[Problem]
Would you repeat all of the records underneath, exactly as written?

[Provided entries]
- Opening Delimiter -

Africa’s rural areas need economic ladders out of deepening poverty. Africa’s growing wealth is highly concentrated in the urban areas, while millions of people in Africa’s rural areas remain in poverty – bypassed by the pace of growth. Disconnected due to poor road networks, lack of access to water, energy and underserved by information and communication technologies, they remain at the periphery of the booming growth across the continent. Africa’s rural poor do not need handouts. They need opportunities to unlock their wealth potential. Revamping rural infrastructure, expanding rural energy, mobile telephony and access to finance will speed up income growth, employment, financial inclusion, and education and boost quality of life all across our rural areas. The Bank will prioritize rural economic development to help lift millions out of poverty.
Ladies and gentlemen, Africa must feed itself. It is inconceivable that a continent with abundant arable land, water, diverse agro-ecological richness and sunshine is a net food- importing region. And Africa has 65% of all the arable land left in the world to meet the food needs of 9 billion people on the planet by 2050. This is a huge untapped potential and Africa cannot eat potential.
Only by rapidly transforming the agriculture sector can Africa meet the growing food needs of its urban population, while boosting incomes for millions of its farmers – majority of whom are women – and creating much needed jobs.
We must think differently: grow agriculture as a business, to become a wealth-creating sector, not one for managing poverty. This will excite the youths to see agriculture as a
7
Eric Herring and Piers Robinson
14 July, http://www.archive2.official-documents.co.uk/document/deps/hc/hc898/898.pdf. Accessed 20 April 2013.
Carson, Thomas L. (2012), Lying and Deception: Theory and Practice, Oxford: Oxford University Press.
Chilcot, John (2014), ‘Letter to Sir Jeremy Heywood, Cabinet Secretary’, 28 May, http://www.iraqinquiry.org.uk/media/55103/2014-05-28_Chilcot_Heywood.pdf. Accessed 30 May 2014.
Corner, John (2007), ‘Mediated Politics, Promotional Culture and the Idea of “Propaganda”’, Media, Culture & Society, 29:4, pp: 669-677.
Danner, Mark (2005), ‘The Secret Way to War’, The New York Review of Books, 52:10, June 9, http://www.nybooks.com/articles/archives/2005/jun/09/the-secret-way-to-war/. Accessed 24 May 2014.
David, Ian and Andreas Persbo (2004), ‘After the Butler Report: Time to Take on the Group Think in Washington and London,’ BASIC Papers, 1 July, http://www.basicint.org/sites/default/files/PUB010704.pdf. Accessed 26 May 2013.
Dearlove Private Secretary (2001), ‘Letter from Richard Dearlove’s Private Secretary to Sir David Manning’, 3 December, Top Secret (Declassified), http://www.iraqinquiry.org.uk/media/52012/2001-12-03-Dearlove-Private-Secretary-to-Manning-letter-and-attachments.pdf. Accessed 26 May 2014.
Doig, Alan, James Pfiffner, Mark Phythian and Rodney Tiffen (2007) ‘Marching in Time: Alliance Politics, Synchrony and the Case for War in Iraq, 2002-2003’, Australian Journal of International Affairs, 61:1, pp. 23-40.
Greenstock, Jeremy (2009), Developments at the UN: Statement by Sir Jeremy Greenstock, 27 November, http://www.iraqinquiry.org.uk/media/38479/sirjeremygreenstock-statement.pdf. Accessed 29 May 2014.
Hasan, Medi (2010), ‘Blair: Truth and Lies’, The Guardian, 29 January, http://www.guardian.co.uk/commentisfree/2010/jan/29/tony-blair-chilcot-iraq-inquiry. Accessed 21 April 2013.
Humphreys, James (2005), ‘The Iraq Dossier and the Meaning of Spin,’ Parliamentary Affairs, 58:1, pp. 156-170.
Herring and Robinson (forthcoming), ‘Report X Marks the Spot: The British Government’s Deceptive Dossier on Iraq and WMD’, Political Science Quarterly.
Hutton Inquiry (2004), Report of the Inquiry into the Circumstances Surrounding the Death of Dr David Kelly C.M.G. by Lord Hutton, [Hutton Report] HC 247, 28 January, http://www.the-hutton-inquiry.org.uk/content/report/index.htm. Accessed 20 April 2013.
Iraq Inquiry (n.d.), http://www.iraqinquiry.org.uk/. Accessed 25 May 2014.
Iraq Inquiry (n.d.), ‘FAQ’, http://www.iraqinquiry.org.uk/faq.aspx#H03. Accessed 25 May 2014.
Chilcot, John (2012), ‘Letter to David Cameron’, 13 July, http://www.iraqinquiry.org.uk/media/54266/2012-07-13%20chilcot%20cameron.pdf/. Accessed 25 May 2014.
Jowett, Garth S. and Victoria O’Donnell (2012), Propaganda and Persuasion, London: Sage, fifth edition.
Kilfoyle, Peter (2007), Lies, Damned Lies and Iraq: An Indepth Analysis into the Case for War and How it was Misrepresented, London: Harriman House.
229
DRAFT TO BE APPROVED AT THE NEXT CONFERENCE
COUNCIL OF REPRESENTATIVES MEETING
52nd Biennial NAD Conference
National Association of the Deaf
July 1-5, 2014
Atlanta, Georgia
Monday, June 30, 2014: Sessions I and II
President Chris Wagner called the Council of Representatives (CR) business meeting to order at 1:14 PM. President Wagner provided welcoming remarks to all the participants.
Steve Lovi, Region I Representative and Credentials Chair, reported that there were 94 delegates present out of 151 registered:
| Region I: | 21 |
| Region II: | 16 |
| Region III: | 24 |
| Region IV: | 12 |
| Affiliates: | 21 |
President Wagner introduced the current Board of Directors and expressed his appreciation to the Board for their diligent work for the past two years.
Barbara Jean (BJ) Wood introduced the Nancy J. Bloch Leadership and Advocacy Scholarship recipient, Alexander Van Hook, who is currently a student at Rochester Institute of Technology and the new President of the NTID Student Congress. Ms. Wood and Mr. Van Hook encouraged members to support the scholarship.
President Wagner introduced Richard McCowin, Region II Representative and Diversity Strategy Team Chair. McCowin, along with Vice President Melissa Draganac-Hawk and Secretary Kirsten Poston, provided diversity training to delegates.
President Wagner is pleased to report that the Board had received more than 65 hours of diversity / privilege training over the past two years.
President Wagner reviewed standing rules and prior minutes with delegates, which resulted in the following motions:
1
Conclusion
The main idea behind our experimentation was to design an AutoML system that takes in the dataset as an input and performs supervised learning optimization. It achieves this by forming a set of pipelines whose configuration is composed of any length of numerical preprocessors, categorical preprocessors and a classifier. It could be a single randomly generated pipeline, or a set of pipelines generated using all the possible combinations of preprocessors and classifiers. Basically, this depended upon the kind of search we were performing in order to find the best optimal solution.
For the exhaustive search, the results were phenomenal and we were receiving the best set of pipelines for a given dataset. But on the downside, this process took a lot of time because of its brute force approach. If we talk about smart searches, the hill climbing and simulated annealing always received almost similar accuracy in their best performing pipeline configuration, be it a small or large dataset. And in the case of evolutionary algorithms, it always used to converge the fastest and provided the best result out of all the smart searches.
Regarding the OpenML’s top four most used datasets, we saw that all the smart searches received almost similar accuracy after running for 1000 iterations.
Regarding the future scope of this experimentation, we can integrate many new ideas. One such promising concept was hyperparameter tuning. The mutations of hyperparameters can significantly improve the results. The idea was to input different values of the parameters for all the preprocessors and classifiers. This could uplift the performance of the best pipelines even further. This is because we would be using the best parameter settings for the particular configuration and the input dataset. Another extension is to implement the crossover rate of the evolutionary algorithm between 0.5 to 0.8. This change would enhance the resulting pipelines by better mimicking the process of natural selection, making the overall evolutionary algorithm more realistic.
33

- Closing Delimiter -

[Written answer]
Africa’s rural areas need economic ladders out of deepening poverty. Africa’s growing wealth is highly concentrated in the urban areas, while millions of people in Africa’s rural areas remain in poverty – bypassed by the pace of growth. Disconnected due to poor road networks, lack of access to water, energy and underserved by information and communication technologies, they remain at the periphery of the booming growth across the continent. Africa’s rural poor do not need handouts. They need opportunities to unlock their wealth potential. Revamping rural infrastructure, expanding rural energy, mobile telephony and access to finance will speed up income growth, employment, financial inclusion, and education and boost quality of life all across our rural areas. The Bank will prioritize rural economic development to help lift millions out of poverty.
Ladies and gentlemen, Africa must feed itself. It is inconceivable that a continent with abundant arable land, water, diverse agro-ecological richness and sunshine is a net food- importing region. And Africa has 65% of all the arable land left in the world to meet the food needs of 9 billion people on the planet by 2050. This is a huge untapped potential and Africa cannot eat potential.
Only by rapidly transforming the agriculture sector can Africa meet the growing food needs of its urban population, while boosting incomes for millions of its farmers – majority of whom are women – and creating much needed jobs.
We must think differently: grow agriculture as a business, to become a wealth-creating sector, not one for managing poverty. This will excite the youths to see agriculture as a
7
Eric Herring and Piers Robinson
14 July, http://www.archive2.official-documents.co.uk/document/deps/hc/hc898/898.pdf. Accessed 20 April 2013.
Carson, Thomas L. (2012), Lying and Deception: Theory and Practice, Oxford: Oxford University Press.
Chilcot, John (2014), ‘Letter to Sir Jeremy Heywood, Cabinet Secretary’, 28 May, http://www.iraqinquiry.org.uk/media/55103/2014-05-28_Chilcot_Heywood.pdf. Accessed 30 May 2014.
Corner, John (2007), ‘Mediated Politics, Promotional Culture and the Idea of “Propaganda”’, Media, Culture & Society, 29:4, pp: 669-677.
Danner, Mark (2005), ‘The Secret Way to War’, The New York Review of Books, 52:10, June 9, http://www.nybooks.com/articles/archives/2005/jun/09/the-secret-way-to-war/. Accessed 24 May 2014.
David, Ian and Andreas Persbo (2004), ‘After the Butler Report: Time to Take on the Group Think in Washington and London,’ BASIC Papers, 1 July, http://www.basicint.org/sites/default/files/PUB010704.pdf. Accessed 26 May 2013.
Dearlove Private Secretary (2001), ‘Letter from Richard Dearlove’s Private Secretary to Sir David Manning’, 3 December, Top Secret (Declassified), http://www.iraqinquiry.org.uk/media/52012/2001-12-03-Dearlove-Private-Secretary-to-Manning-letter-and-attachments.pdf. Accessed 26 May 2014.
Doig, Alan, James Pfiffner, Mark Phythian and Rodney Tiffen (2007) ‘Marching in Time: Alliance Politics, Synchrony and the Case for War in Iraq, 2002-2003’, Australian Journal of International Affairs, 61:1, pp. 23-40.
Greenstock, Jeremy (2009), Developments at the UN: Statement by Sir Jeremy Greenstock, 27 November, http://www.iraqinquiry.org.uk/media/38479/sirjeremygreenstock-statement.pdf. Accessed 29 May 2014.
Hasan, Medi (2010), ‘Blair: Truth and Lies’, The Guardian, 29 January, http://www.guardian.co.uk/commentisfree/2010/jan/29/tony-blair-chilcot-iraq-inquiry. Accessed 21 April 2013.
Humphreys, James (2005), ‘The Iraq Dossier and the Meaning of Spin,’ Parliamentary Affairs, 58:1, pp. 156-170.
Herring and Robinson (forthcoming), ‘Report X Marks the Spot: The British Government’s Deceptive Dossier on Iraq and WMD’, Political Science Quarterly.
Hutton Inquiry (2004), Report of the Inquiry into the Circumstances Surrounding the Death of Dr David Kelly C.M.G. by Lord Hutton, [Hutton Report] HC 247, 28 January, http://www.the-hutton-inquiry.org.uk/content/report/index.htm. Accessed 20 April 2013.
Iraq Inquiry (n.d.), http://www.iraqinquiry.org.uk/. Accessed 25 May 2014.
Iraq Inquiry (n.d.), ‘FAQ’, http://www.iraqinquiry.org.uk/faq.aspx#H03. Accessed 25 May 2014.
Chilcot, John (2012), ‘Letter to David Cameron’, 13 July, http://www.iraqinquiry.org.uk/media/54266/2012-07-13%20chilcot%20cameron.pdf/. Accessed 25 May 2014.
Jowett, Garth S. and Victoria O’Donnell (2012), Propaganda and Persuasion, London: Sage, fifth edition.
Kilfoyle, Peter (2007), Lies, Damned Lies and Iraq: An Indepth Analysis into the Case for War and How it was Misrepresented, London: Harriman House.
229
DRAFT TO BE APPROVED AT THE NEXT CONFERENCE
COUNCIL OF REPRESENTATIVES MEETING
52nd Biennial NAD Conference
National Association of the Deaf
July 1-5, 2014
Atlanta, Georgia
Monday, June 30, 2014: Sessions I and II
President Chris Wagner called the Council of Representatives (CR) business meeting to order at 1:14 PM. President Wagner provided welcoming remarks to all the participants.
Steve Lovi, Region I Representative and Credentials Chair, reported that there were 94 delegates present out of 151 registered:
| Region I: | 21 |
| Region II: | 16 |
| Region III: | 24 |
| Region IV: | 12 |
| Affiliates: | 21 |
President Wagner introduced the current Board of Directors and expressed his appreciation to the Board for their diligent work for the past two years.
Barbara Jean (BJ) Wood introduced the Nancy J. Bloch Leadership and Advocacy Scholarship recipient, Alexander Van Hook, who is currently a student at Rochester Institute of Technology and the new President of the NTID Student Congress. Ms. Wood and Mr. Van Hook encouraged members to support the scholarship.
President Wagner introduced Richard McCowin, Region II Representative and Diversity Strategy Team Chair. McCowin, along with Vice President Melissa Draganac-Hawk and Secretary Kirsten Poston, provided diversity training to delegates.
President Wagner is pleased to report that the Board had received more than 65 hours of diversity / privilege training over the past two years.
President Wagner reviewed standing rules and prior minutes with delegates, which resulted in the following motions:
1
Conclusion
The main idea behind our experimentation was to design an AutoML system that takes in the dataset as an input and performs supervised learning optimization. It achieves this by forming a set of pipelines whose configuration is composed of any length of numerical preprocessors, categorical preprocessors and a classifier. It could be a single randomly generated pipeline, or a set of pipelines generated using all the possible combinations of preprocessors and classifiers. Basically, this depended upon the kind of search we were performing in order to find the best optimal solution.
For the exhaustive search, the results were phenomenal and we were receiving the best set of pipelines for a given dataset. But on the downside, this process took a lot of time because of its brute force approach. If we talk about smart searches, the hill climbing and simulated annealing always received almost similar accuracy in their best performing pipeline configuration, be it a small or large dataset. And in the case of evolutionary algorithms, it always used to converge the fastest and provided the best result out of all the smart searches.
Regarding the OpenML’s top four most used datasets, we saw that all the smart searches received almost similar accuracy after running for 1000 iterations.
Regarding the future scope of this experimentation, we can integrate many new ideas. One such promising concept was hyperparameter tuning. The mutations of hyperparameters can significantly improve the results. The idea was to input different values of the parameters for all the preprocessors and classifiers. This could uplift the performance of the best pipelines even further. This is because we would be using the best parameter settings for the particular configuration and the input dataset. Another extension is to implement the crossover rate of the evolutionary algorithm between 0.5 to 0.8. This change would enhance the resulting pipelines by better mimicking the process of natural selection, making the overall evolutionary algorithm more realistic.
33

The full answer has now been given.